TEXT BLOCK |

+ + + +

So it doesn’t really surprise you when your parents don’t show up. You hoped they would, but did not expect them to.
You both leave the hospital in the cold. And at that moment it already does not matter what day and time of the day it is. You take a taxi home. It’s empty, and at that moment you remember there is sun. It fills the living room, otherwise empty. Christmas is long gone. The family is long gone. It is just the two of you.
You got a plant of roses. And one day they look like they are dying so you get out get some dirt and a clay pot. You transplant it. You make it your mission to save it. You can save something. And it will work. There was never anything as beautiful as the red tiny roses budding out a few months later.
There is the succession of the silent beers. Of men ill-equiped to deal with feelings, or grief, especially about something that never was. There’s P. that tries really hard, but we’re just here, feeling awkward, like kids about to have sex the first time. How do we do this? What exactly are we supposed to do. So we stare down at our beers, while tepid drops of water that condensed on the cold glass trickle down our fingers. I’m here hoping someone will say something after “I’m sorry” and “It sucks”, but no one does. I am unable to tell my own story.

+ + + +

EXTRACTED MATERIAL |
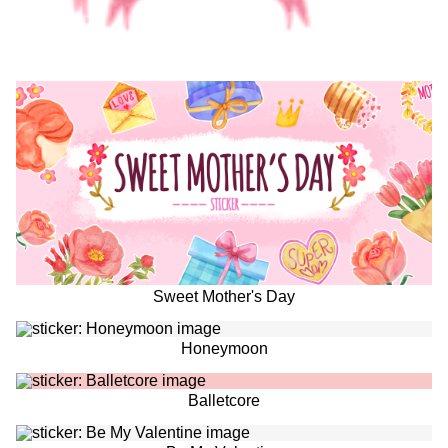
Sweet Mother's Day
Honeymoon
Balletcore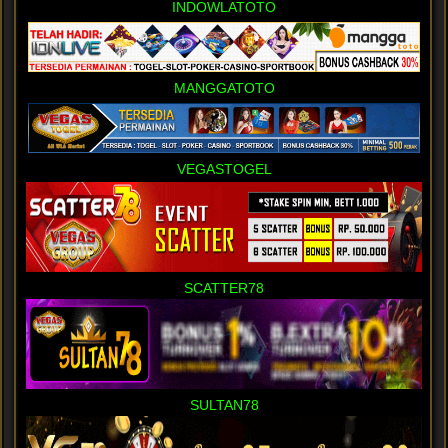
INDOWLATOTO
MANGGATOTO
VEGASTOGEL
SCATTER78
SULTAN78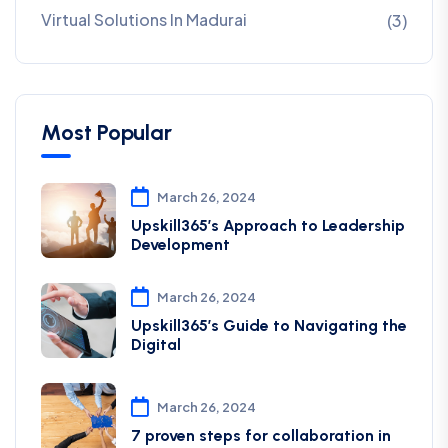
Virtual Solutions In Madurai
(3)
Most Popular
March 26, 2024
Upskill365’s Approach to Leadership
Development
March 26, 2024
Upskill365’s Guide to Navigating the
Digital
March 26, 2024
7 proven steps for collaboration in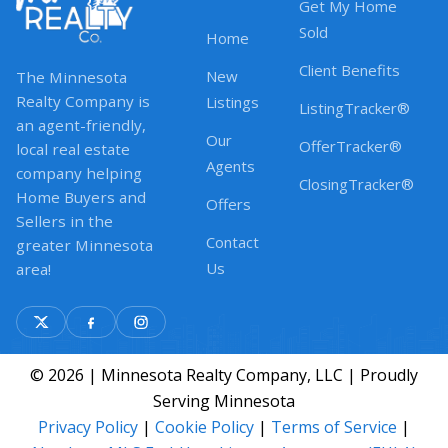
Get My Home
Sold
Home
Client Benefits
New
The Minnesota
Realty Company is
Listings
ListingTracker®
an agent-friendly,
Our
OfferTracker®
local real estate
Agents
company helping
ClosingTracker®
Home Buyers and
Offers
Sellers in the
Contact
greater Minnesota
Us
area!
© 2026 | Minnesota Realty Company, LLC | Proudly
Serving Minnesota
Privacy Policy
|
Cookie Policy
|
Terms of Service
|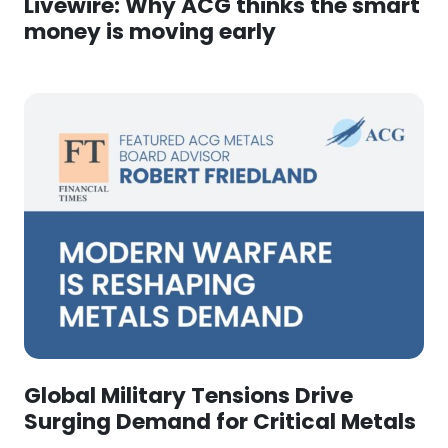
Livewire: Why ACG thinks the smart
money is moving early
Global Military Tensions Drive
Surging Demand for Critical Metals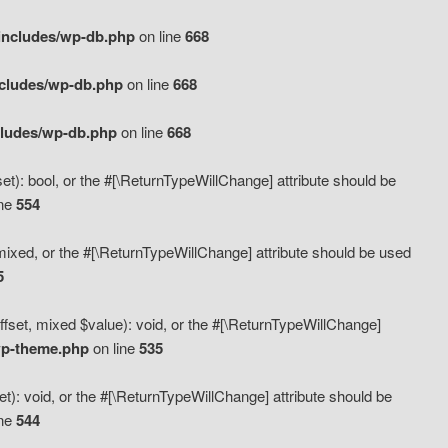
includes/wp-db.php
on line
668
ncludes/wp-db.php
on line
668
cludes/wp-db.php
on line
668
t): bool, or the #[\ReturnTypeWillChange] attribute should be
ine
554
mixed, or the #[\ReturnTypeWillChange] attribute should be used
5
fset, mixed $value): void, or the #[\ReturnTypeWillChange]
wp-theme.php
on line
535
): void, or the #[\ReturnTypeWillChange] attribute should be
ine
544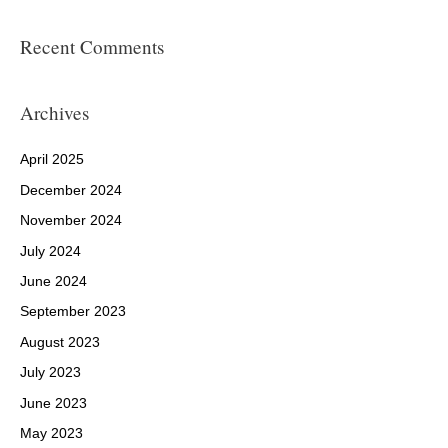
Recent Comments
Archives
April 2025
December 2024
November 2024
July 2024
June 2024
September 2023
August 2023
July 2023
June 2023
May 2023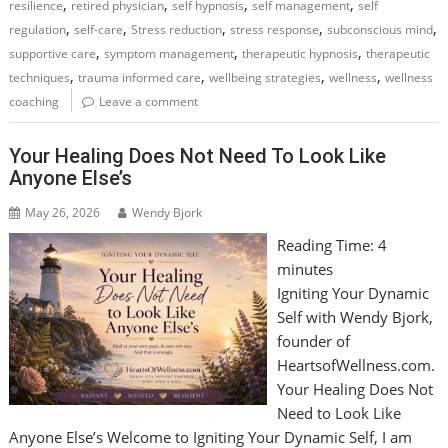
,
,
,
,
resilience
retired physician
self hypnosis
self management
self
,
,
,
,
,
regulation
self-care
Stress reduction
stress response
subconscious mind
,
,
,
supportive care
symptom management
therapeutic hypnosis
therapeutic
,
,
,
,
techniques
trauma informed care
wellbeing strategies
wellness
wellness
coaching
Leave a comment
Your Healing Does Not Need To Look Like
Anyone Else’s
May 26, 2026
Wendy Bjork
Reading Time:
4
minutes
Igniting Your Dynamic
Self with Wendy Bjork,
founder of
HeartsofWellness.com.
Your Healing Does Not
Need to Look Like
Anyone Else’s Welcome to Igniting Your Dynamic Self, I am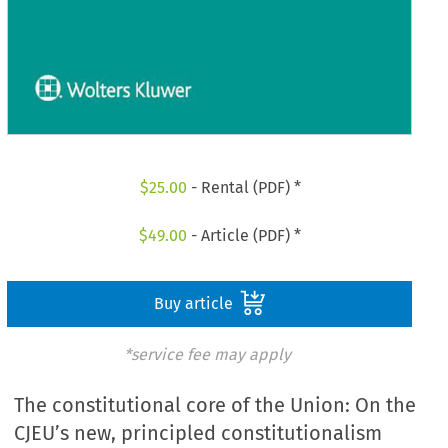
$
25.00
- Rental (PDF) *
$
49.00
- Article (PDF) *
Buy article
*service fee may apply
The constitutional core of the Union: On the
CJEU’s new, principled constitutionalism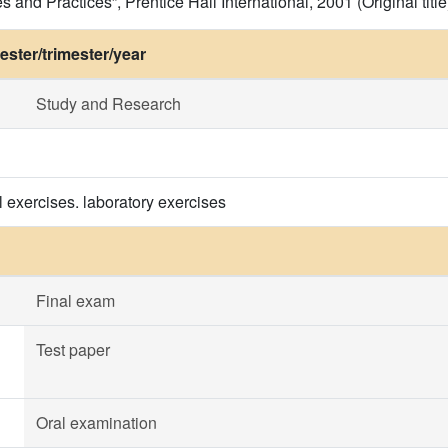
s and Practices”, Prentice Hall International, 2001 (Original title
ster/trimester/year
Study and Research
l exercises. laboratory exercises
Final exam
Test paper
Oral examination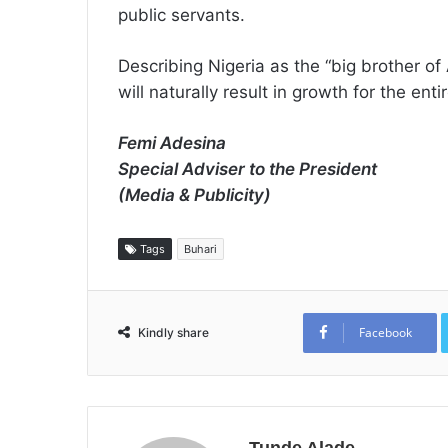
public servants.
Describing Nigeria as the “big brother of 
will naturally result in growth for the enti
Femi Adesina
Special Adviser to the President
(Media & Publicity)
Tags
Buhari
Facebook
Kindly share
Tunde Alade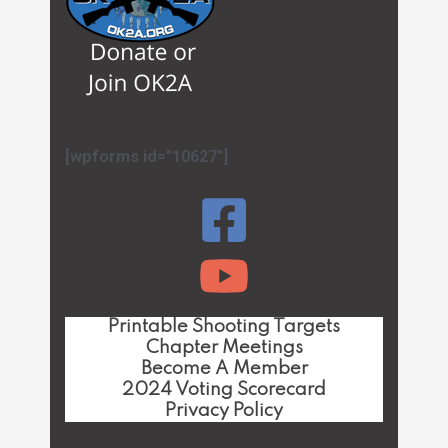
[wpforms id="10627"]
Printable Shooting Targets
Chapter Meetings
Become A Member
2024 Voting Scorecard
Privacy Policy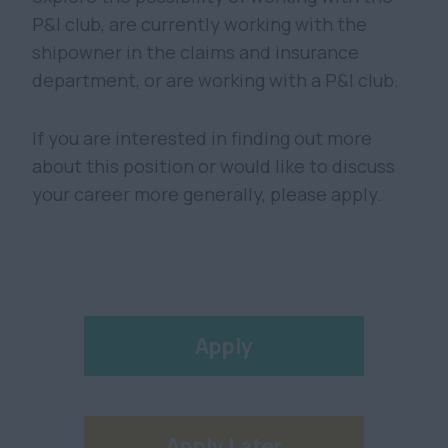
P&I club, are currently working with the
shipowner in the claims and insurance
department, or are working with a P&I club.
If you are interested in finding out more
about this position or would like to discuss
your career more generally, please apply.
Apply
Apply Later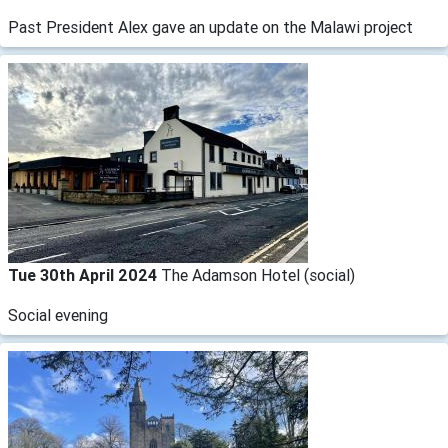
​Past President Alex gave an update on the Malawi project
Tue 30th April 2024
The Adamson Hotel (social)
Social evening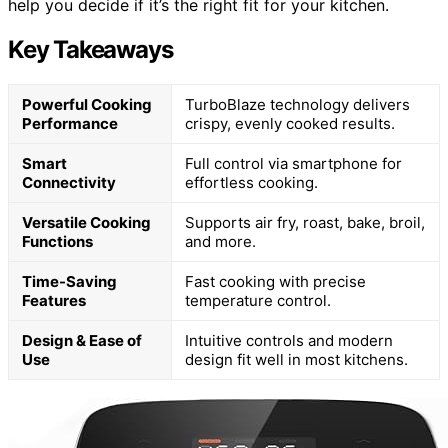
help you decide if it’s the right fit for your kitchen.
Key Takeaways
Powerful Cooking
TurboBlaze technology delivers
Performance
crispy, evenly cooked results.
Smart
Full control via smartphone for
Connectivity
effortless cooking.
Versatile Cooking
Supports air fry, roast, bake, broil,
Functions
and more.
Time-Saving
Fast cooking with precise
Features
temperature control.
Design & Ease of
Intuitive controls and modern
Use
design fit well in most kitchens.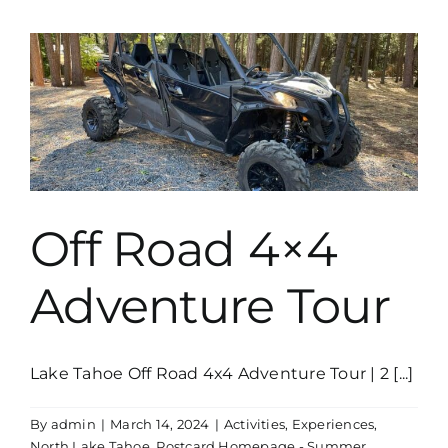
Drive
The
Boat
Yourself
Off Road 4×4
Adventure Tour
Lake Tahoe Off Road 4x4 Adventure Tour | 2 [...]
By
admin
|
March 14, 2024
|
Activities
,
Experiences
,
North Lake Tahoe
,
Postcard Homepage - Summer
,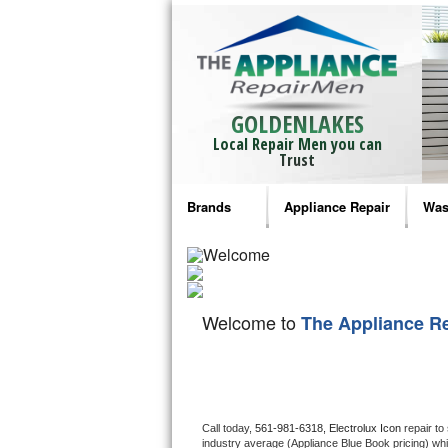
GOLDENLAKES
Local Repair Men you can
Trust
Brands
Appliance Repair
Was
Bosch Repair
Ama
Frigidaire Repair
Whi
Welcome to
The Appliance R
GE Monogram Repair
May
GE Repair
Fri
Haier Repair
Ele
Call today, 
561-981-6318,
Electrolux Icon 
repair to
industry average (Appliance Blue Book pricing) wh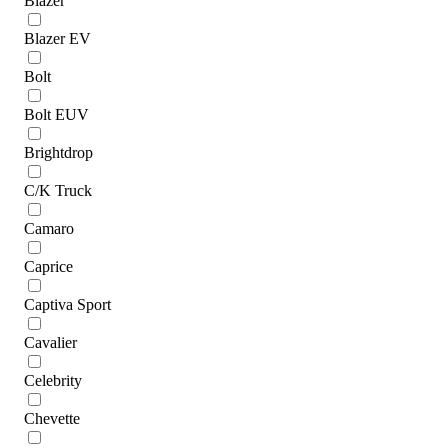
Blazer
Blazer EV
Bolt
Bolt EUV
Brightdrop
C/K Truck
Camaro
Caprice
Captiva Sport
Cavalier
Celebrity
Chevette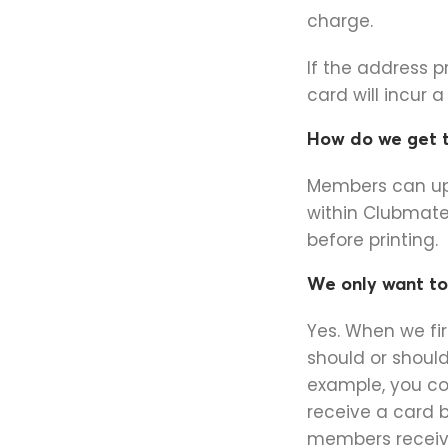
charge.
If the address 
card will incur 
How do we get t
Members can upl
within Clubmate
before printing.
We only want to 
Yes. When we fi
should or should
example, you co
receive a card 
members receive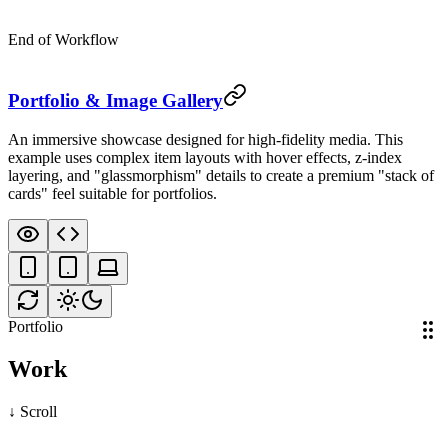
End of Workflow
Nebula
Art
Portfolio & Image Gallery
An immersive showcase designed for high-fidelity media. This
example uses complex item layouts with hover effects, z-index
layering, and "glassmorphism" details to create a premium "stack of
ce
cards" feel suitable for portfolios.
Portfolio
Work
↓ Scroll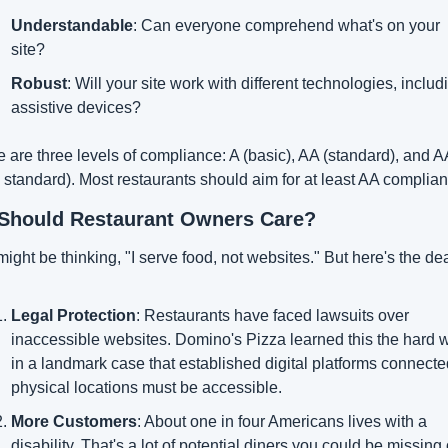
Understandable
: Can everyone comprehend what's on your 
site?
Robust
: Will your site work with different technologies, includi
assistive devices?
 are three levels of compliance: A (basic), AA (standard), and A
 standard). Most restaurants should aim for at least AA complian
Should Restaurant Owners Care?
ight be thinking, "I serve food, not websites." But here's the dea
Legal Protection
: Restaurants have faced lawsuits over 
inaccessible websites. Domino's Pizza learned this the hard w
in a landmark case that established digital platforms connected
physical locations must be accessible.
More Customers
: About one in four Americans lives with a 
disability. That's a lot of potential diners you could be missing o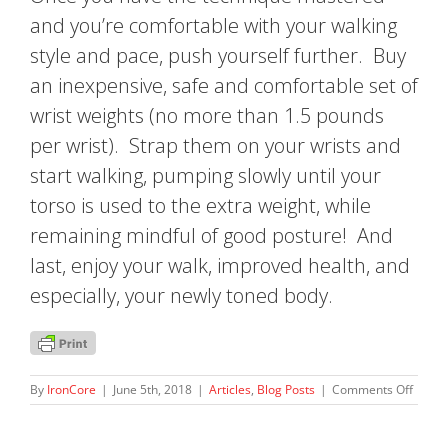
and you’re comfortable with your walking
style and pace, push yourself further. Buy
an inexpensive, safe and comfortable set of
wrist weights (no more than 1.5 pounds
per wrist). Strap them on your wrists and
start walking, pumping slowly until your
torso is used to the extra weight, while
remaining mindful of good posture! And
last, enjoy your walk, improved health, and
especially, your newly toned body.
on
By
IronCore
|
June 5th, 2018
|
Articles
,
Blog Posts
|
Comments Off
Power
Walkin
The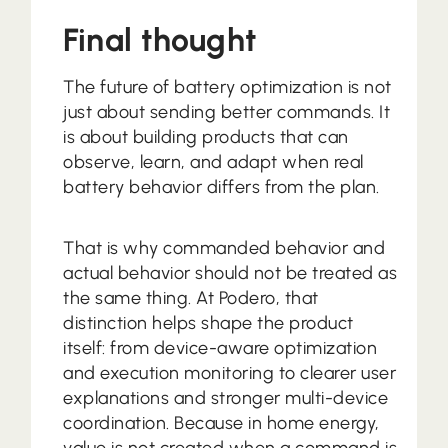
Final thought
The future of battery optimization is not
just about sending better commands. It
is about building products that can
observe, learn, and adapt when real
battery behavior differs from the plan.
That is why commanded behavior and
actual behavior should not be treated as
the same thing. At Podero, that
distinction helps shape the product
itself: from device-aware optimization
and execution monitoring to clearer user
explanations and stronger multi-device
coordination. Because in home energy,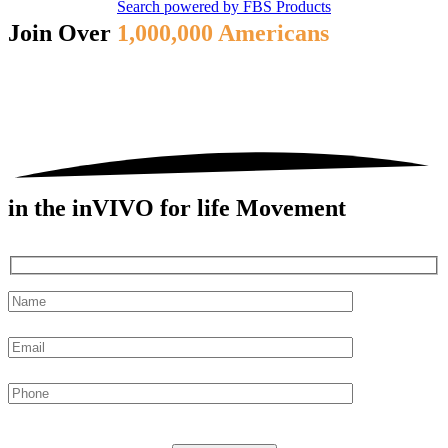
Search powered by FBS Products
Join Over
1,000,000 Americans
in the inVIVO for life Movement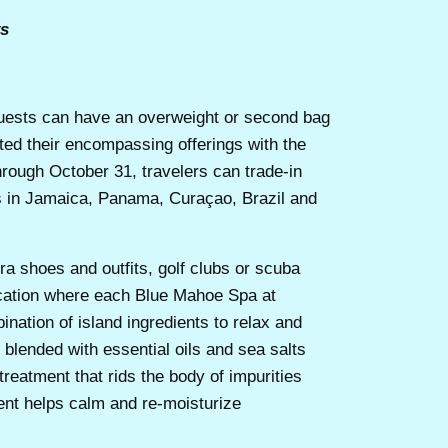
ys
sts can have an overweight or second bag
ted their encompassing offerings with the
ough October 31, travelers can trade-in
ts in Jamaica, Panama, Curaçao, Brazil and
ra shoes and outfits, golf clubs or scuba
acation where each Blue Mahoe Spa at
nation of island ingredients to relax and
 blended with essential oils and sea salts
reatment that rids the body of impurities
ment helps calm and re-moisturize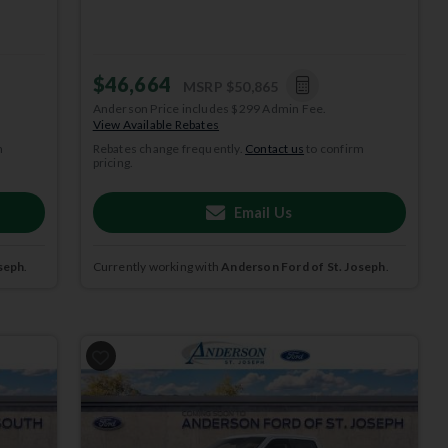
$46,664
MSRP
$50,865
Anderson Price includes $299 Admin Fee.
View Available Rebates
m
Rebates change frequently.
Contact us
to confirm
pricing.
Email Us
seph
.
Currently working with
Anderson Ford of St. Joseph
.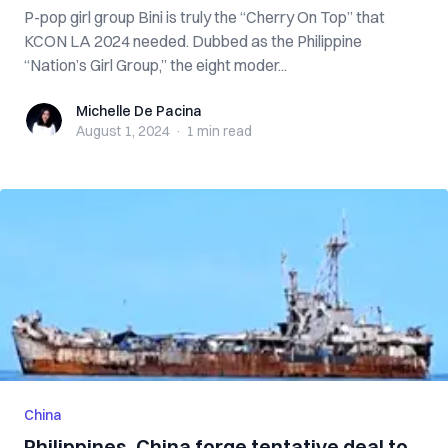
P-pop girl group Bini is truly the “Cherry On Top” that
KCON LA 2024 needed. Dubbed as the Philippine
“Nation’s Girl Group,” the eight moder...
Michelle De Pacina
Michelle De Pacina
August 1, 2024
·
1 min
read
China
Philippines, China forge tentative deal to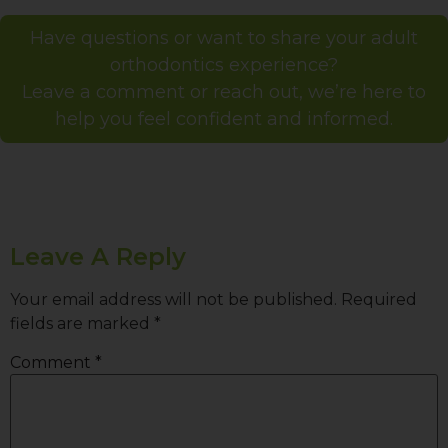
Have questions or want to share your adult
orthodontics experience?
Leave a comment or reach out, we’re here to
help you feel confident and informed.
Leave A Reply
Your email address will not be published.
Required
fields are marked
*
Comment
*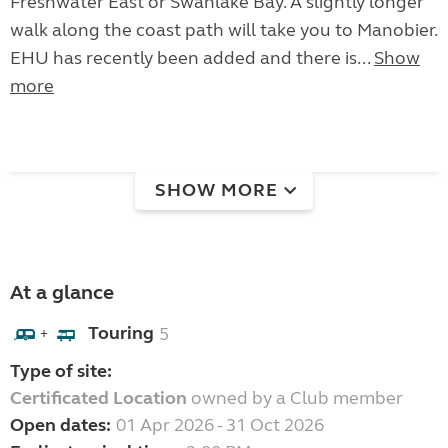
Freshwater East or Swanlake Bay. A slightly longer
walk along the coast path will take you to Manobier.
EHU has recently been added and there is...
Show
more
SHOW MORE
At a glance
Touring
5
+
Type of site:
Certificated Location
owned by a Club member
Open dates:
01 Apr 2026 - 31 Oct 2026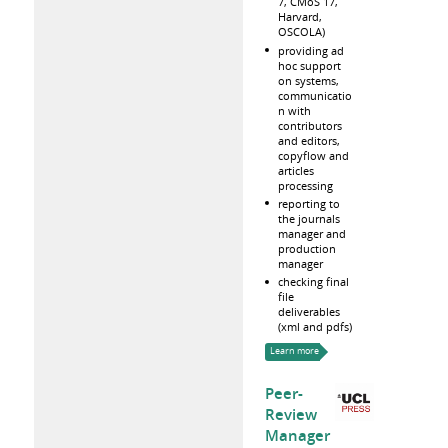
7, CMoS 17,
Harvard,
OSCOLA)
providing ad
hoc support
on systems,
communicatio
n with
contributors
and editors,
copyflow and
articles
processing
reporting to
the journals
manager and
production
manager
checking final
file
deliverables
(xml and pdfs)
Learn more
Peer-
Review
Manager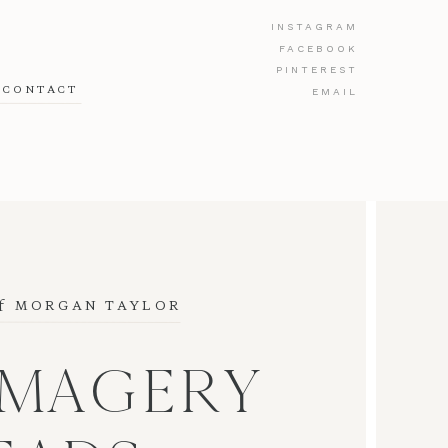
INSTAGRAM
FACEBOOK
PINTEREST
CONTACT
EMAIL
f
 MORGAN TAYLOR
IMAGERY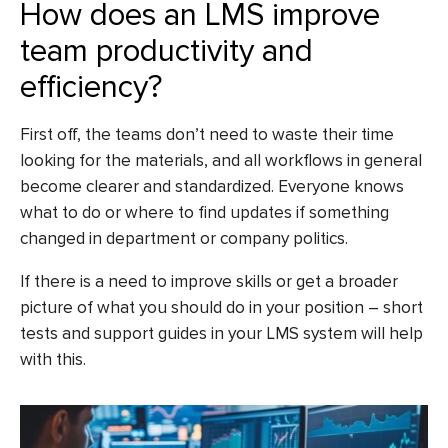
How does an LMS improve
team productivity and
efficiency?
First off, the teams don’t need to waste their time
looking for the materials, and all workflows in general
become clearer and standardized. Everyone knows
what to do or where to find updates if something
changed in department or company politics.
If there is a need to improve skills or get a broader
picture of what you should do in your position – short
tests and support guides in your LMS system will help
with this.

+ + + +

ABOUT THIS TASK |
Continue the personal essay about grief, picking up after its last sentence.

RESPONSE TO THE EXERCISE |
And then there are the silent heroes who come in, day in, day out. Bring food, groceries. You’d forgotten about the need to it. They come in, don’t say anything. Fill the fridge. Some come pick J. up, some bring him back. And it alway seems to be dark outside.
The nail on the coffin is your therapist crying. You’ve known her for a few years. Sometimes she feels like a parent, sometimes she feels like your best friends. It is very unclear what you are projecting on her. Somtimes you wish you could have parents instead. But this is bigger than what they are capable of handling emotionally. They are part of the silent heroes.
And the mail that keeps coming from the town, the national health insurance. And the ads all over the internet. All about babies. At least, city hall you could call. They apologized, removed you from the list. But who’s going to call the internet and plead it to stop? That’s when you leave in the internet for a while.
You were in this alone. Maybe you isolated yourself with your grief, confined in it. There were those friends that completely vanished after that first phone call, those that did not show up when they said they’d come. You will resent them for a year or so. But was that really their fault? You are probably anyone’s worst emotional nightmare right now. You would probably be yours if only you could feel anything.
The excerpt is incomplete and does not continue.